The key to this risotto--and all risottos--is to take your time.  In homage to the Supremes, you can't hurry risotto.

Whatever you do, I beg of you, please do not skip the step of browning the rice--it adds an extra toastiness to the final product.


Risotto alla Paesana, a/k/a Kitchen Sink Risotto
Adapted from CIA Italian Cooking at Home

1/3 cup plus 1 tbsp. olive oil
2 oz. pancetta or salumi, sliced into small strips
3/4 cup chopped yellow onion
2 celery stalks, sliced
2 garlic cloves, chopped
2 1/4 cups pearl or Arborio rice
2 quarts chicken broth, warmed and sitting on a burner on low
2 bay leaves
1 1/2 cups peas, either fresh or defrosted frozen
1 cup zucchini
1 cup sliced mushrooms
4 tbsp. unsalted butter
1/2 cup grated fresh Parmesan

Heat all of the olive oil in a large pan (I used a Le Creuset casserole) over medium heat.  Add the salumi, onion and celery.  Sauté for approximately five minutes, then add the garlic and sauté for another minute.

Add the rice and stir until it is coated with the oil and toasty, which should occur within two minutes.  Add a pinch of salt and taste--the broth will add lots of salt later, so be sparing with the added salt.

Add the bay leaves and enough broth just to cover the rice.  Stir frequently, until broth is absorbed.  Add the mushrooms.  Keep adding broth by cupfuls as the previous addition evaporates, stirring constantly to ensure that the rice is not sticking to the pot.


While the rice is cooking, warm a large skillet and add two tablespoons of butter.  Add the zucchini and peas and sauté for approximately three minutes, until the zucchini is lightly browned.  When the vegetables are cooked, remove them from the heat and set aside. 

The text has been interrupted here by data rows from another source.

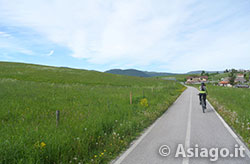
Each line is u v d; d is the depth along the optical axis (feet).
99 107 34.04
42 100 38.73
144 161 13.84
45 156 13.19
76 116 25.64
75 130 18.38
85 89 70.03
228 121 26.37
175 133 21.16
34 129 18.11
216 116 31.22
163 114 34.19
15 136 15.61
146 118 28.19
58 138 15.66
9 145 13.30
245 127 21.58
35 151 12.90
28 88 56.80
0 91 45.32
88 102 40.06
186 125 24.94
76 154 14.12
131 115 29.35
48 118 23.98
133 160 14.06
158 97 57.57
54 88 63.46
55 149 13.84
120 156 14.88
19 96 40.81
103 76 181.98
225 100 48.88
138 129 22.82
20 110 27.68
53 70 179.22
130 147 16.93
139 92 69.15
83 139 15.94
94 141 17.01
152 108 37.06
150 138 19.54
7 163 11.96
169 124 25.84
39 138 15.65
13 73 128.06
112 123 23.12
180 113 34.81
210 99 55.88
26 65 202.18
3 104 31.09
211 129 22.62
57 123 19.75
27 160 12.16
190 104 48.91
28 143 14.61
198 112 35.70
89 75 173.78
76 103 38.24
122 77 201.05
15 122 21.13
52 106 33.01
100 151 15.37
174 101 57.11
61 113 27.43
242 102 44.52
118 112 29.76
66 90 61.00
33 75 129.08
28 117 23.90
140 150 16.12
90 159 13.99
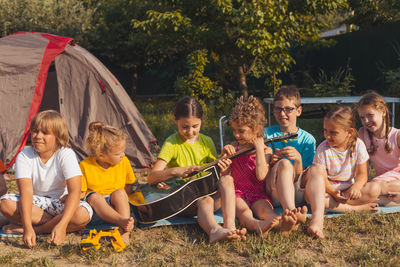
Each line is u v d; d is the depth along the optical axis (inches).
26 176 120.8
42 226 123.0
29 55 213.5
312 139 156.2
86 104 216.4
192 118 136.3
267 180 136.9
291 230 120.6
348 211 135.9
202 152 144.4
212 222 121.3
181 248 116.6
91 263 107.0
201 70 435.8
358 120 291.0
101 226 130.6
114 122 221.0
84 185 129.4
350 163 135.6
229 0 401.7
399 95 337.1
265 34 386.0
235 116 133.0
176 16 423.5
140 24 444.5
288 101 152.4
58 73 219.0
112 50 671.1
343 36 568.1
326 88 426.3
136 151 221.3
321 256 109.1
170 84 823.1
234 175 139.4
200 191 129.8
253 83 634.2
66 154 123.6
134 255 112.3
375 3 597.0
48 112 122.6
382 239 118.4
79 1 681.6
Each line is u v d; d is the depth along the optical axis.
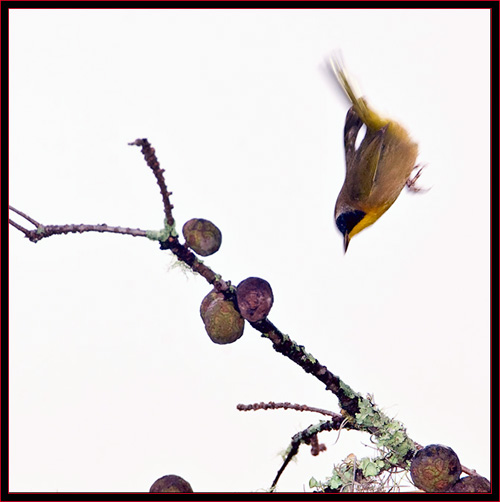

When the rice cannot absorb further rice, stop adding broth and add the zucchini-pea mixture.  Remove the risotto from the heat and stir in the last two tablespoons of butter and the cheese.  Stir until combined--the mixture will be a bit stiff, but this will make the risotto creamy.

Makes six to eight main-course servings.  David said this was "the best risotto" he'd ever had, but then he's biased.  We served the risotto with collard greens sautéed in olive oil and tossed with balsamic vinegar.


Wine pairing:  I recommend a full-bodied Italian white.  We had timorasso, which we bought in Pollenzo during our vacation this past spring.  Alternatively, pinot grigio or arneis would be delicious.